Interview with Kathy Stapleton
QUESTION 13
PAUL STECKLER:

How did you as a seventeen year old kid understand all this?

KATHY STAPLETON:

Well I, I don't think I really understood it at all. I think, ah, I, I think, you know, they wanted to, they said racially mix the school which, which I can understand. I could understand in one way but it wasn't as if, I looked at, my high school was a good high school but it was a run-down building with mediocre, I thought, mediocre equipment. It didn't have, it didn't have, we didn't have a pool or a gym. I could not, for one, would see why people would really want to come into this school.
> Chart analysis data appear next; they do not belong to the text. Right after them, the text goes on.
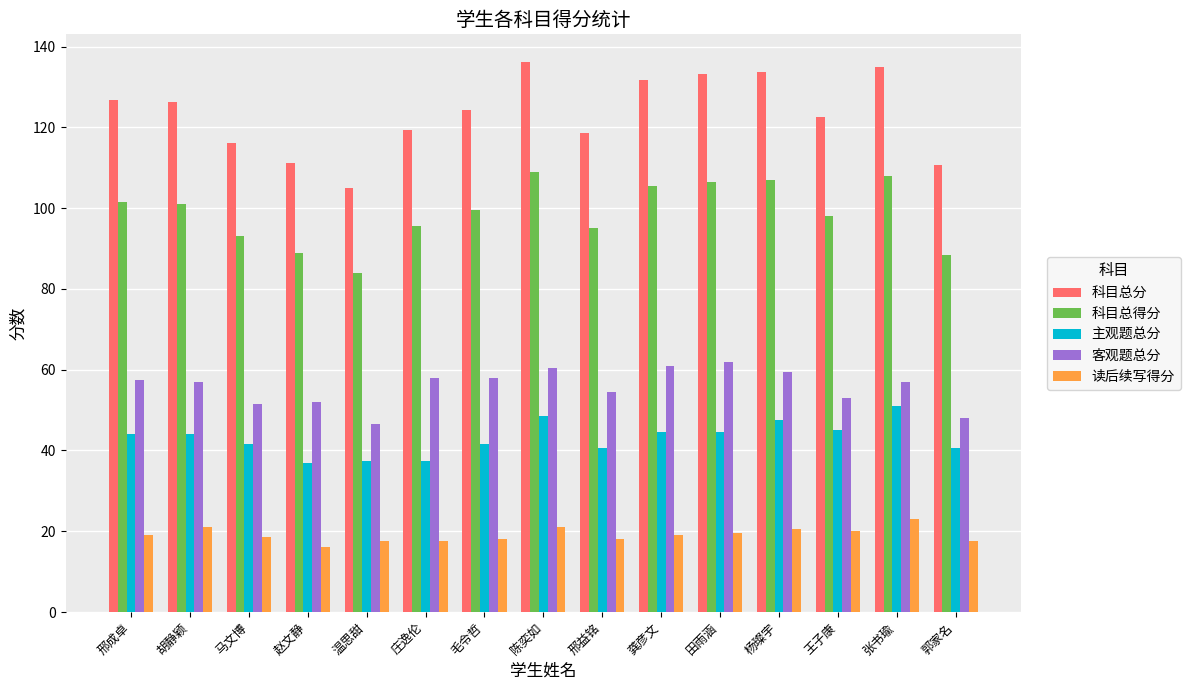

How many groups of bars are there?

15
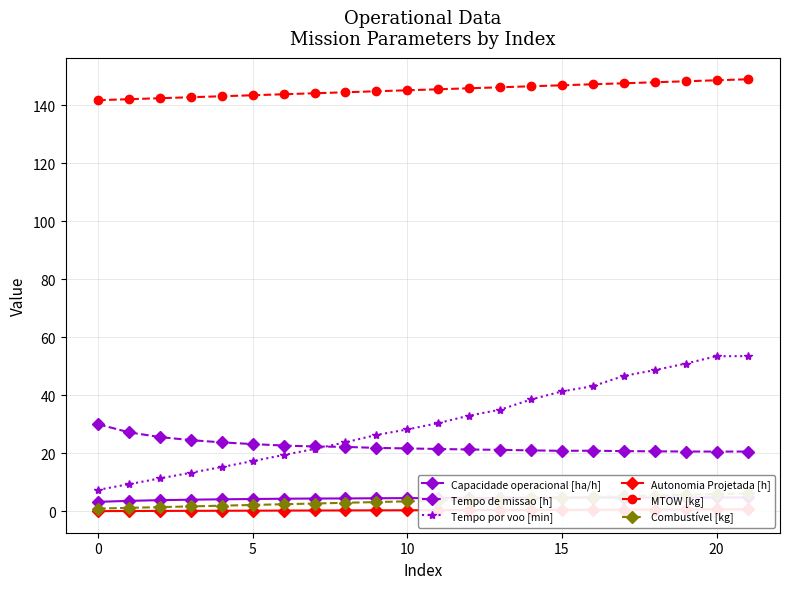

What is the sum of all Tempo por voo [min] values?

669.3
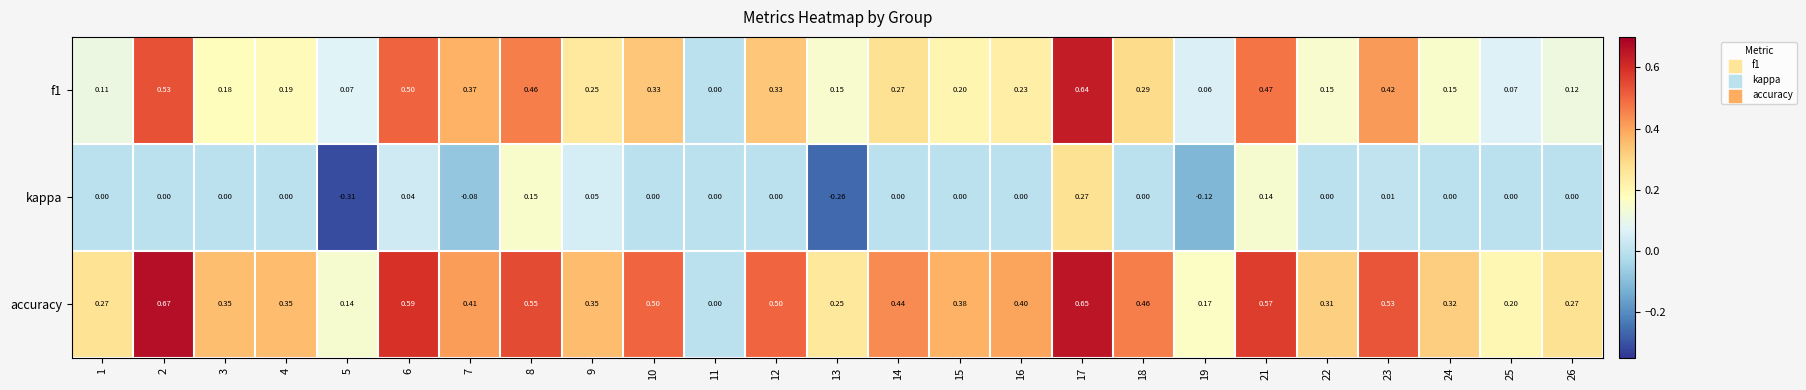

At 13, list the series in order from smallest to largest.

kappa, f1, accuracy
Because it was okay but it was not any better than any other high school in the city. Ah, you know, it was just kind of putting kids from one okay school to another okay school. I mean, it just did not, um, it just didn't make any sense. And from when I had gone to school, I had never heard, our neighborhood, yes it is, mostly a White community, but I had never, up until that point heard you know of anybody being turned out or not allowed because of their color, or race, religion, um, and then all of a sudden when the bussing came, you know and said "We're going to force you to do this because this school happens to be one color and this school was one color and we're going to mix everybody together." And I don't think anybody was particularly happy. I'm sure the kids coming in were nervous. The kids already there were nervous. It just was not, it was not a comfortable situation in the beginning. And, and we had no, ah, there was no time or effort put in to preparing us for this, for this turmoil. You know we were just, one day we all showed up for school. And the first day I was, I was, nobody could have prepared me for what, what I saw when I walked around the corner. It was mass confusion, it was pretty scary, it was upsetting, and, uhm, I was not prepared for that. And I didn't expect it. You know I don't, I don't blame, I don't blame any, I don't blame the people in the community. I don't blame any of the kids in the schools. And I don't blame the people outside. I don't think anybody was prepared.